==== Dataset records

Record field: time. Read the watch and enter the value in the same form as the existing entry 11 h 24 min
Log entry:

========
==== Dataset records

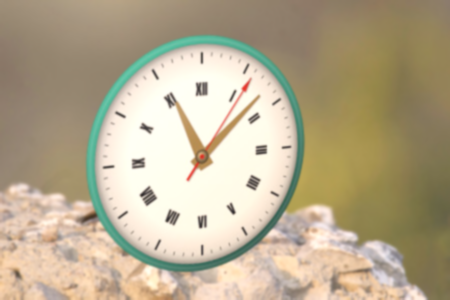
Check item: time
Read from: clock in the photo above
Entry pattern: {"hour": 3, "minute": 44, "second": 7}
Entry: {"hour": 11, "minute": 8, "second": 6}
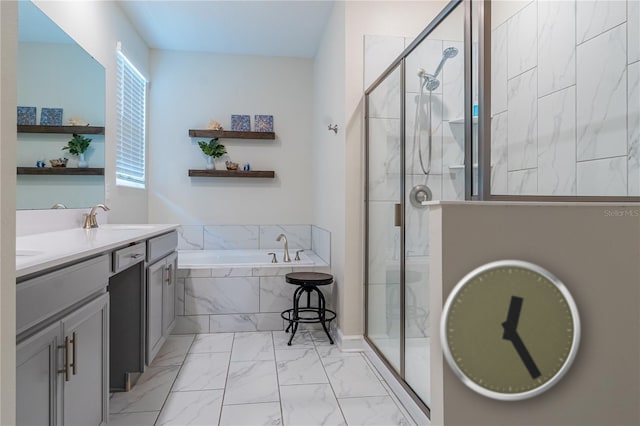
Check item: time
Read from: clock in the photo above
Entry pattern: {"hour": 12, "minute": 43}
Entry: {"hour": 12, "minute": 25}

========

Gather every line of the listing above that contains the string "minute". Treat uppercase and lowercase letters as distinct.

Entry pattern: {"hour": 3, "minute": 44, "second": 7}
Entry: {"hour": 11, "minute": 8, "second": 6}
Entry pattern: {"hour": 12, "minute": 43}
Entry: {"hour": 12, "minute": 25}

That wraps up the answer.